Much of the content of this amendment legislation was contained in the government's Digital Radio Report, which considered the regulatory framework for digital radio as well as arrangements to facilitate the rollout of services in regional areas. A key finding of the report was that digital radio will continue as a supplementary technology, rather than a replacement technology, for the short to medium term. This means there are no plans to switch off the existing analogue AM and FM services, which should provide an incentive to the existing operators to contemplate a digital future. This recognises the importance of the ongoing provision of local news and local emergency services information by these radio services.

The Digital Radio Report also found that it is primarily a commercial decision for broadcasters as to whether they should extend their digital radio services to regional licence areas. The government considers that broadcasters are best placed to make decisions about which services are likely to be commercially viable. The report recommended that industry members and the Australian Communications and Media Authority establish a Digital Radio Planning Committee for Regional Australia to focus on the rollout of digital radio to regional areas where it is commercially viable to do so. The committee has now been established, and I am pleased to say it is currently giving priority to the licensing of permanent digital radio services in Darwin and also Canberra.

In answer to the question 'Will digital radio be available in my region?' I say this: the government considers that the broadcasting industry is best placed to identify regional markets that could support a commercially viable digital radio service. On that basis, I encourage residents in regional markets, such as those found in Solomon, to discuss the provision of digital radio with the local broadcasters.

The report also urged that the digital radio moratorium period be removed for regional licence areas and that the restricted datacasting licence category be removed to simplify the digital radio regime because no licences had so far been issued under this category. Another of its recommendations was that that the government consider minor amendments to the current digital radio regulatory regime to provide a simpler, more flexible process for planning and licensing digital radio in Australia.

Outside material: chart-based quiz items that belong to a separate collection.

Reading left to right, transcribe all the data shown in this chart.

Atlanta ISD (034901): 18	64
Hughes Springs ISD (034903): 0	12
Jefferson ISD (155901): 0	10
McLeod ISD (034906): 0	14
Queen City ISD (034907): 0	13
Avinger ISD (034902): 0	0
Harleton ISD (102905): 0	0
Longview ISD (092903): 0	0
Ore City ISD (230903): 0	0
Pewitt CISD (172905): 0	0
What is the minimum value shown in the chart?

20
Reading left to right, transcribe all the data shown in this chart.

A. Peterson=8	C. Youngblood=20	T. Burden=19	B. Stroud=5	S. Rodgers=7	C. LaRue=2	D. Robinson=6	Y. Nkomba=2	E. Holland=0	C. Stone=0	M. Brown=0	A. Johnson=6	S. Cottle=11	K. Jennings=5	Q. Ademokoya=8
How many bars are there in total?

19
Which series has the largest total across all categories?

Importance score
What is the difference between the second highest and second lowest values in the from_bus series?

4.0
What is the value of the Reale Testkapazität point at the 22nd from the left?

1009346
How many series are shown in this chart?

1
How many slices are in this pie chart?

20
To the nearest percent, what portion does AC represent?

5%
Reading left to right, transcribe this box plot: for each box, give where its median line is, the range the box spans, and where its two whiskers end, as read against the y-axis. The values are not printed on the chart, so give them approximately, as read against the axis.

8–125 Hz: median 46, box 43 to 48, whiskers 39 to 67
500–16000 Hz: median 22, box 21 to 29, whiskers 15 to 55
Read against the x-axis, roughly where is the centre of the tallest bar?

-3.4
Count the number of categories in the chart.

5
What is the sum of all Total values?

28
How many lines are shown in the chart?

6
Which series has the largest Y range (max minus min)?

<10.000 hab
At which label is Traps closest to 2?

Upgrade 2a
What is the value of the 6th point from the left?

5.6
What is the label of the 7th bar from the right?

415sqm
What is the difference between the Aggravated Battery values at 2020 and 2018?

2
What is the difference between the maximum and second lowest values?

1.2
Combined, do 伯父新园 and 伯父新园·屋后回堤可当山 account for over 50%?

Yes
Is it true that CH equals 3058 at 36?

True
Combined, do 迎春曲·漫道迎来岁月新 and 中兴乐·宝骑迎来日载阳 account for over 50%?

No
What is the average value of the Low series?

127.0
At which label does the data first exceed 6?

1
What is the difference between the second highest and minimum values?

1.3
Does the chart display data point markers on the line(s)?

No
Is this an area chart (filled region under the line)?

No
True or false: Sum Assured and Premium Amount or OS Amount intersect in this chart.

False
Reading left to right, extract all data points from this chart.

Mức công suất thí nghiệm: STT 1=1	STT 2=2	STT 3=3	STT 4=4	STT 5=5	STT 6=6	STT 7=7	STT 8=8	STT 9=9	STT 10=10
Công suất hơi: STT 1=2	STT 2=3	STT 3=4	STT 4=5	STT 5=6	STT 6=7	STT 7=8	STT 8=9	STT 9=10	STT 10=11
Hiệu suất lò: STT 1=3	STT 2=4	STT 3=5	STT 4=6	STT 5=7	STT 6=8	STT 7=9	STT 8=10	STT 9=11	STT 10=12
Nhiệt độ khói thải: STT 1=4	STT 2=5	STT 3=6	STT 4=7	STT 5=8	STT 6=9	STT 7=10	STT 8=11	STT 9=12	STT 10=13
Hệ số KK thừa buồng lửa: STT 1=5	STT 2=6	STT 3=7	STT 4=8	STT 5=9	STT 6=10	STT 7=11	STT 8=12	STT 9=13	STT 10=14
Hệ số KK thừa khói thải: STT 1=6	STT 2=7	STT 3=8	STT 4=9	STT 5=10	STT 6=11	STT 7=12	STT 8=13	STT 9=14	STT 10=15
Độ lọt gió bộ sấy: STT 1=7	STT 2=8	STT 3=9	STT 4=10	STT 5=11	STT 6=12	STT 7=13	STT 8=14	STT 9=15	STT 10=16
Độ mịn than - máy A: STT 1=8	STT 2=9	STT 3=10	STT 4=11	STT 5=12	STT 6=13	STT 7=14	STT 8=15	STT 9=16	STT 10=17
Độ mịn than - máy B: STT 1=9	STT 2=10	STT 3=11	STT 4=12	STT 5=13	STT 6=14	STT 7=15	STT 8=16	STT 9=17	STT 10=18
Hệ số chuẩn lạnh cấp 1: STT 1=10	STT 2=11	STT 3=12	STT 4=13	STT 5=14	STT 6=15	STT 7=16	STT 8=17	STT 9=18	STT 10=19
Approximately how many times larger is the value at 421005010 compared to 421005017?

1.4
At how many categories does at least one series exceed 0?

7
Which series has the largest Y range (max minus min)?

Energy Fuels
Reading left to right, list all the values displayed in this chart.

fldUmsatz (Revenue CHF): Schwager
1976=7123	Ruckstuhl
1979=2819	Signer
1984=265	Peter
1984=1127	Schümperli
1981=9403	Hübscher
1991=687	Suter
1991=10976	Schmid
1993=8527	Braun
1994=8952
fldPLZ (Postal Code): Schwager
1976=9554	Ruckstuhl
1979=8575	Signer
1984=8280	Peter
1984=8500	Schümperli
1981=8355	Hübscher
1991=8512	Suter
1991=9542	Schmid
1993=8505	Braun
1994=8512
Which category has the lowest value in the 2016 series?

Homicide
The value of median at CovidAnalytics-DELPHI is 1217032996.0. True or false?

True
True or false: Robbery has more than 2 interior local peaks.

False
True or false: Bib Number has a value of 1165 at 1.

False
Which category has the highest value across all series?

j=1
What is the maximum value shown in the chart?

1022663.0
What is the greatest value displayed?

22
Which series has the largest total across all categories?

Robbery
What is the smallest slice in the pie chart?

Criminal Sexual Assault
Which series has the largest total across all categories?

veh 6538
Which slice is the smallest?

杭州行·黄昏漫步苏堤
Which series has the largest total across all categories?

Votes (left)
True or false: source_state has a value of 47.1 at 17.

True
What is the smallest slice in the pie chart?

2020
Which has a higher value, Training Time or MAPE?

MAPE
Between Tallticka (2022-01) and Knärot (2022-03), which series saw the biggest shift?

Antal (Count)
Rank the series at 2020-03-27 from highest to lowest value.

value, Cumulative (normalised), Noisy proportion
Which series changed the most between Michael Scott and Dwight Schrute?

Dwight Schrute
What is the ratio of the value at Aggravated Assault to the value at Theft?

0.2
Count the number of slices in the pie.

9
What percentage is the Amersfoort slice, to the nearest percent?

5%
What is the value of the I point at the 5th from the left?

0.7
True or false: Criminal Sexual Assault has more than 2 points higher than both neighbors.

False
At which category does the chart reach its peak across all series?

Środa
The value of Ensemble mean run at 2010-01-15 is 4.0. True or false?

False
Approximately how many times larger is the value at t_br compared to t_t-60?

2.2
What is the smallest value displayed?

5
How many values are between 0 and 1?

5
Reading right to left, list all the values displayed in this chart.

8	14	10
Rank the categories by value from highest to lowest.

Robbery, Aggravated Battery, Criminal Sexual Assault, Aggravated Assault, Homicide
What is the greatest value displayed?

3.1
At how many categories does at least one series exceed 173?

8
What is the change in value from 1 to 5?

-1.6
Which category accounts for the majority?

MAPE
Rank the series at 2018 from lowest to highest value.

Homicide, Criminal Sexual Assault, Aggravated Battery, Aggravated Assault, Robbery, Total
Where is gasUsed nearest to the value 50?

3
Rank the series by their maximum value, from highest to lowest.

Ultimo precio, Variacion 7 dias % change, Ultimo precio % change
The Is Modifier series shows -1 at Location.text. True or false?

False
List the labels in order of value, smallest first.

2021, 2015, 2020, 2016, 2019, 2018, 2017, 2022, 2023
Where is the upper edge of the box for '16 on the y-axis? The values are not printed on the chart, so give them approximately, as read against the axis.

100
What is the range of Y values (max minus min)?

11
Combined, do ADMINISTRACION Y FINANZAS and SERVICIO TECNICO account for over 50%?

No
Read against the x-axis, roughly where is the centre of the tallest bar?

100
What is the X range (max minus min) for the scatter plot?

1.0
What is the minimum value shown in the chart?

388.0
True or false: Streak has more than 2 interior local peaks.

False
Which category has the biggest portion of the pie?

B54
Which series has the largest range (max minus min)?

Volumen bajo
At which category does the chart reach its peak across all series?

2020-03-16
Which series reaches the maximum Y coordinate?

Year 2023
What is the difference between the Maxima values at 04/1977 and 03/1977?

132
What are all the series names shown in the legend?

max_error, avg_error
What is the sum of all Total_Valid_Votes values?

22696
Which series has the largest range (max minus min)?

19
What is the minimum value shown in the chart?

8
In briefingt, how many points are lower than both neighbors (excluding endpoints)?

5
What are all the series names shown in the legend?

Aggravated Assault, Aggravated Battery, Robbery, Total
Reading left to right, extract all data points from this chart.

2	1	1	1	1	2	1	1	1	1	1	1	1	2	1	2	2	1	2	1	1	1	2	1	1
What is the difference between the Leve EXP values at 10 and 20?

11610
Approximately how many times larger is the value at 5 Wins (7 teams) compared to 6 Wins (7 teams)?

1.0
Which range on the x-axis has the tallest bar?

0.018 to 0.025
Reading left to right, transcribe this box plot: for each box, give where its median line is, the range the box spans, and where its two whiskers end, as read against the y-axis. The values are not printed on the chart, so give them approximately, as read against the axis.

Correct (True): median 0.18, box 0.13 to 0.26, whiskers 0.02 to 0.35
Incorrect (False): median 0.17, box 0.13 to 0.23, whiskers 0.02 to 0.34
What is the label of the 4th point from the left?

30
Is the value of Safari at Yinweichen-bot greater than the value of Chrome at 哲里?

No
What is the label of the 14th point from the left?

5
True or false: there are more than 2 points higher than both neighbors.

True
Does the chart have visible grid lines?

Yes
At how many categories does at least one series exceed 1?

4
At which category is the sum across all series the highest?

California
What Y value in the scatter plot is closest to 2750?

As I said earlier, the Turnbull government considers that the broadcasters and their listeners are in the best position to determine the most appropriate mix of digital radio services and the proposed amendments do not impose any restrictions on the content that can be provided. The precedent set in the mainland state capitals suggests that the new digital-only services have provided listeners with more specialised music and information services than were previously available.

It is the view of the government that removing the minister's gatekeeper role will simplify the arrangements relating to the planning of digital radio services in regional licence areas and make them more consistent with other broadcasting services. This is consistent with the Turnbull government's view that ACMA is best placed to decide when and where the rollout of digital radio services in regional Australia should occur. It will also remove unnecessary government intervention in the commencement of digital radio services in those areas.

These amendments will change the landscape of digital radio regulation in Australia in line with what we know, six years after the first digital radio stations commenced operations in the five state mainland capitals. It is the government's view that the provisions contained here are overwhelmingly positive, and with amendments such as the removal of the minister's intervention role it is plainly obvious that they are focused on unshackling the digital sector for the benefit of all Australians.

From a personal point of view, I am happy that ACMA will be actively giving Darwin priority when it comes to the licensing of permanent digital radio services, and I urge local analogue operators to work with the community in coming months and years to make this happen. I commend the bill to the House.